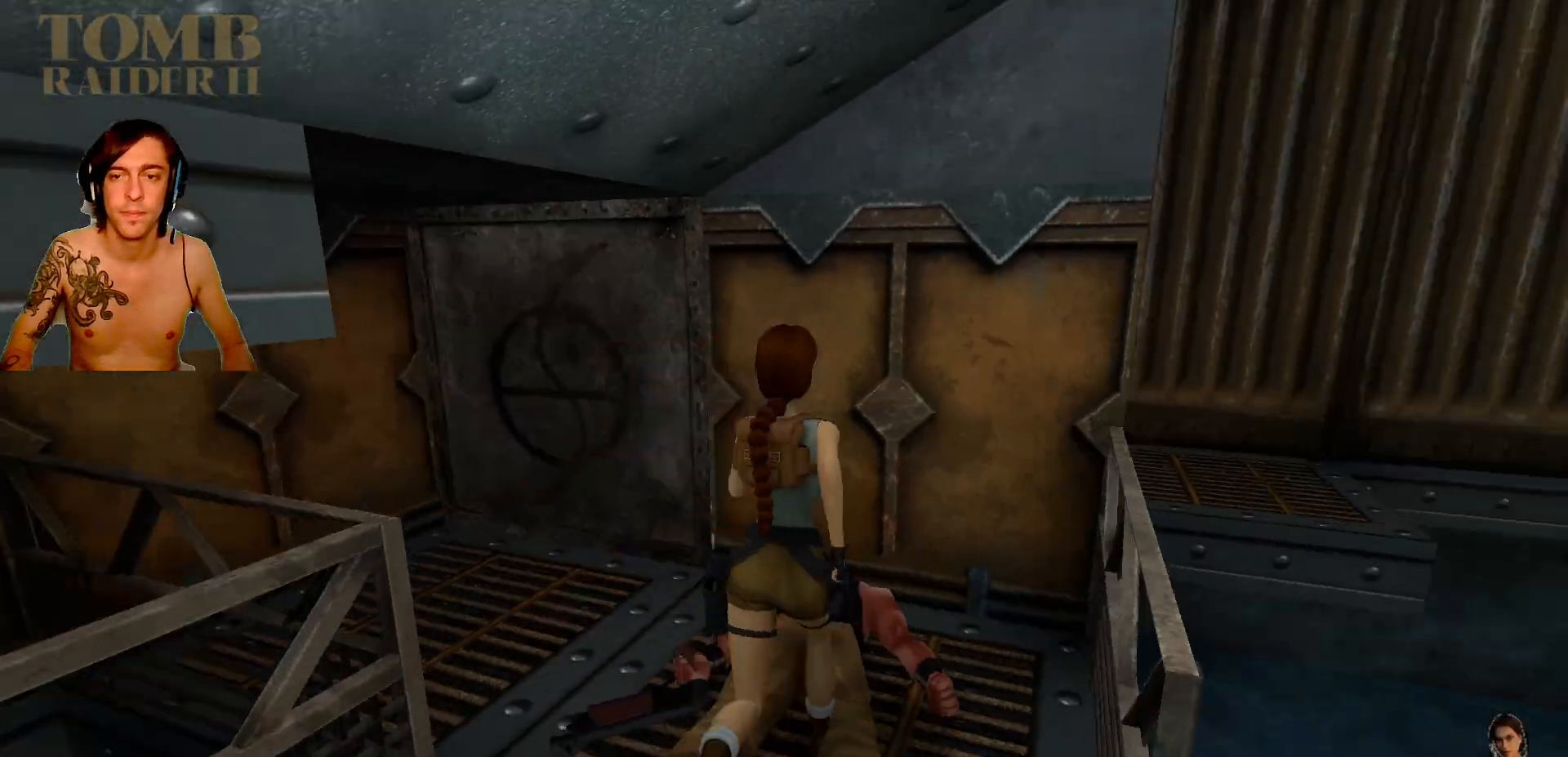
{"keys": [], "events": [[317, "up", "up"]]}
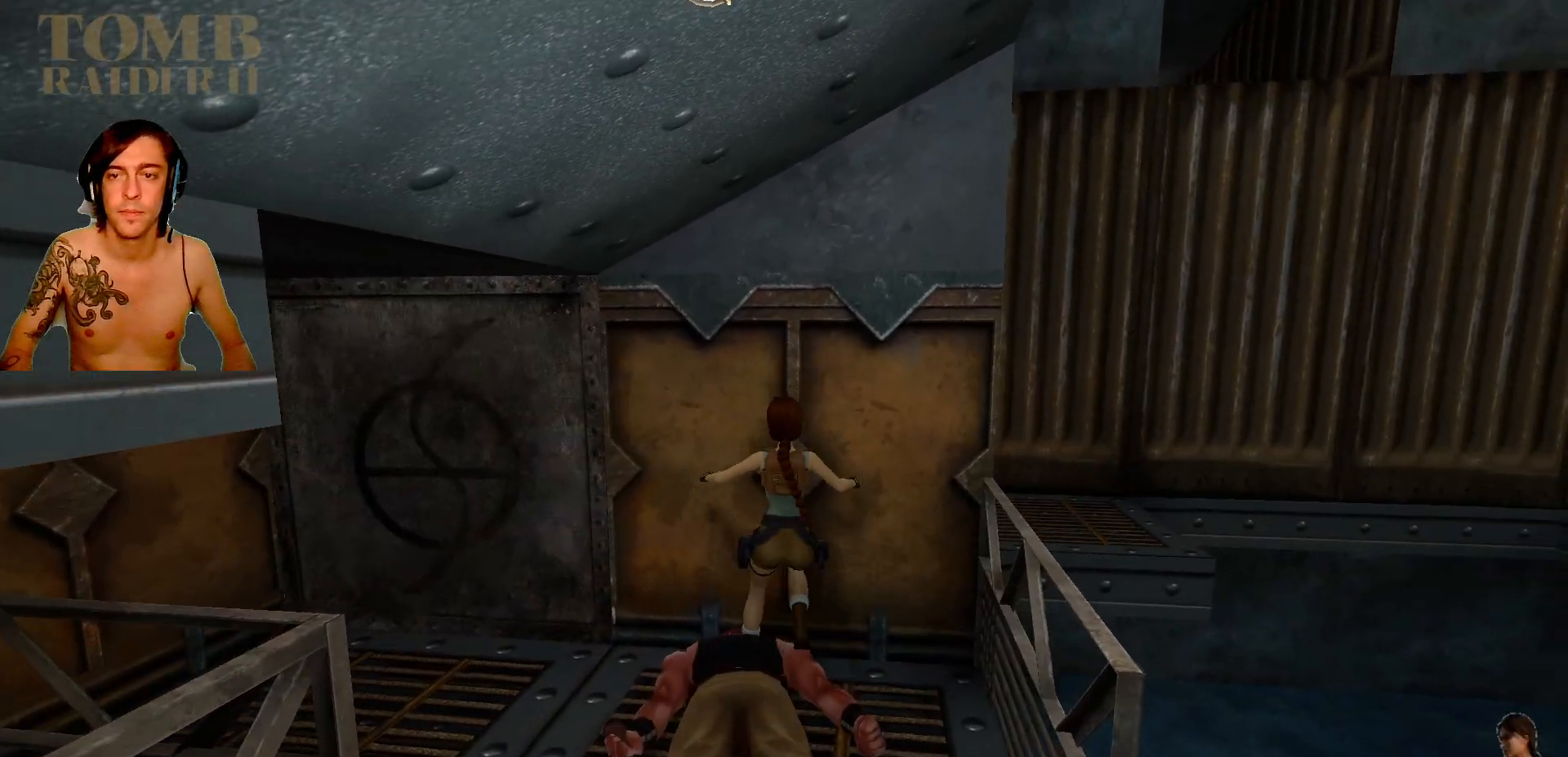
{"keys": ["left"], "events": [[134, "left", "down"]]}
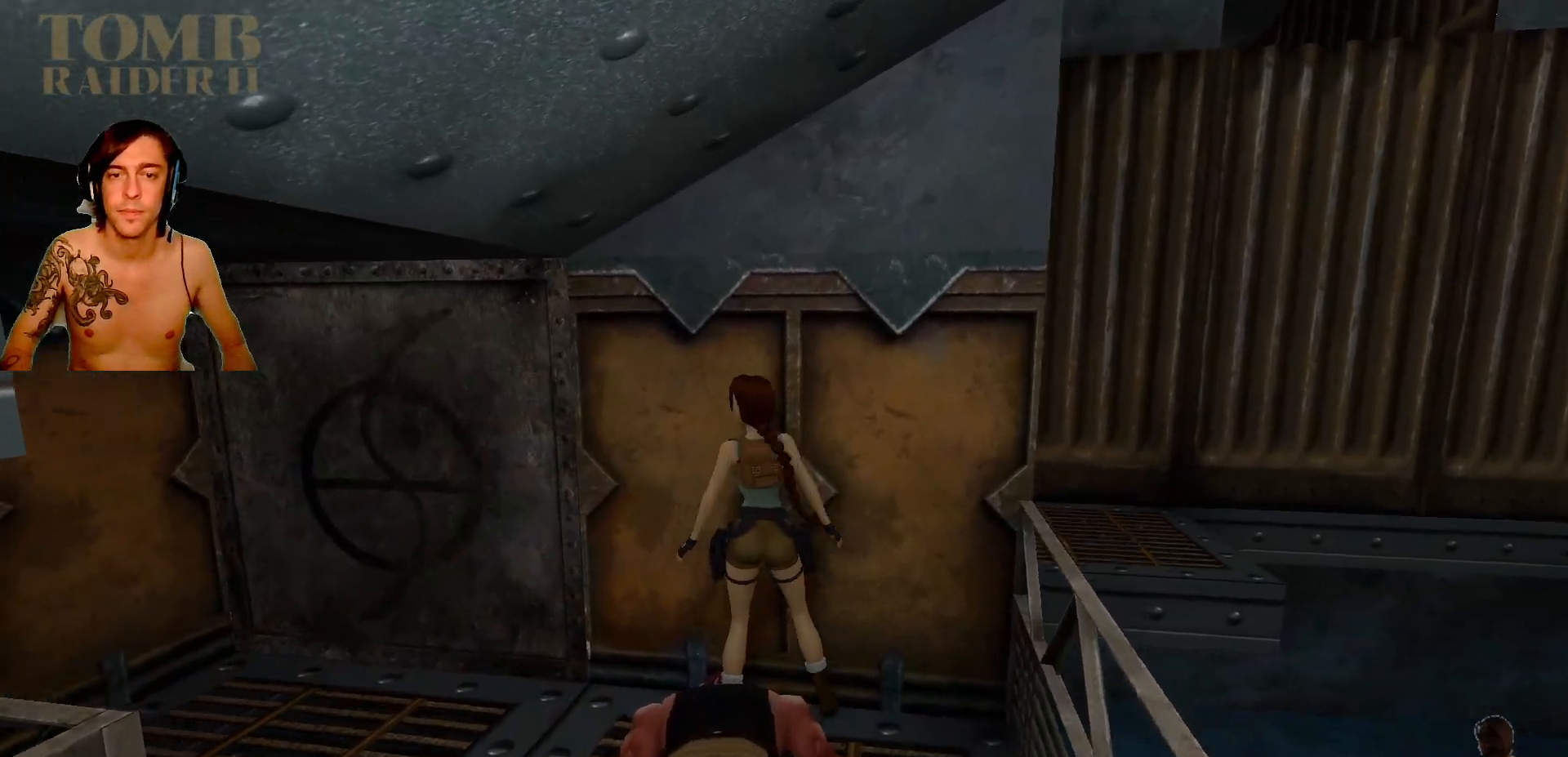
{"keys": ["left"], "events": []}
_ _ _ _ _ _ _
## [Your objective]
Please leave the images out and retype the rest of the material exactly.

## [Written solution]
{"keys": [], "events": [[317, "up", "up"]]}
{"keys": ["left"], "events": [[134, "left", "down"]]}
{"keys": ["left"], "events": []}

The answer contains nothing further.